После Дня благодарения он нашел работу в книжном магазине «Убийство по первому классу», неподалеку от кампуса. Днем Хорас помогал посетителям выбрать интересный детектив, а вечером садился за письменный стол и пытался сочинить что-нибудь для собственного сборника рассказов. Через две недели на его счету значилось двадцать начатых рассказов. Ни одного из них он не закончил. К январю на писательстве была поставлена точка – ни энергии, ни творческого зуда уже не осталось. Пережив зимние месяцы в Анкоридже и пройдя через отчаяние и депрессию, Хорас Бун погрузился в уютную апатию.
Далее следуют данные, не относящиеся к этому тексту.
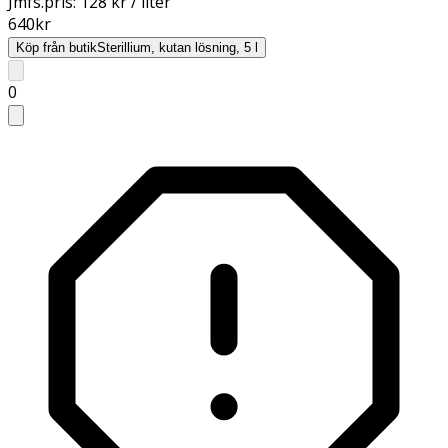
Jmfs.pris:
128 kr / liter
640
kr
Köp från butik
Sterillium, kutan lösning, 5 l
0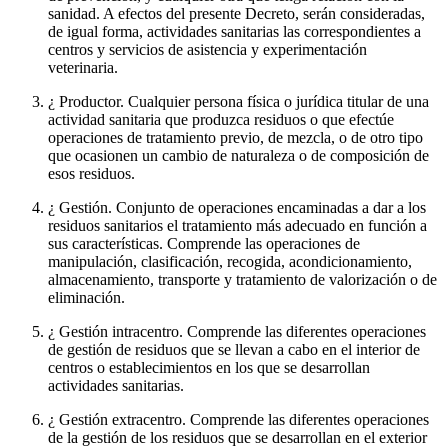
sanidad. A efectos del presente Decreto, serán consideradas,
de igual forma, actividades sanitarias las correspondientes a
centros y servicios de asistencia y experimentación
veterinaria.
¿ Productor. Cualquier persona física o jurídica titular de una
actividad sanitaria que produzca residuos o que efectúe
operaciones de tratamiento previo, de mezcla, o de otro tipo
que ocasionen un cambio de naturaleza o de composición de
esos residuos.
¿ Gestión. Conjunto de operaciones encaminadas a dar a los
residuos sanitarios el tratamiento más adecuado en función a
sus características. Comprende las operaciones de
manipulación, clasificación, recogida, acondicionamiento,
almacenamiento, transporte y tratamiento de valorización o de
eliminación.
¿ Gestión intracentro. Comprende las diferentes operaciones
de gestión de residuos que se llevan a cabo en el interior de
centros o establecimientos en los que se desarrollan
actividades sanitarias.
¿ Gestión extracentro. Comprende las diferentes operaciones
de la gestión de los residuos que se desarrollan en el exterior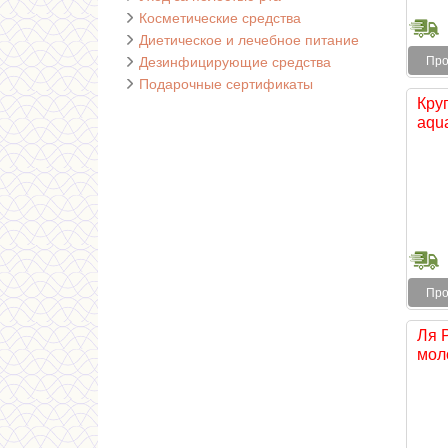
Косметические средства
Диетическое и лечебное питание
Дезинфицирующие средства
Про
Подарочные сертификаты
Кру
aqua
Про
Ля 
моло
К черту сочинительство и чтение. Он жил ради мелких удовольствий – ящик пива «Роллинг Рок», реалити-шоу и сон. Мечта стать писателем ушла с легким поклоном, без жалоб и сожалений, и он даже не вспоминал о ней до того судьбоносного дня.
Дрожа от холода, наблюдая игру теней на спине Эндрю Томаса, Хорас Бун вспоминал холодный и солнечный апрельский денек, когда самый печально известный автор детективов вошел в книжный магазин в Анкоридже и придал его жизни новое направление.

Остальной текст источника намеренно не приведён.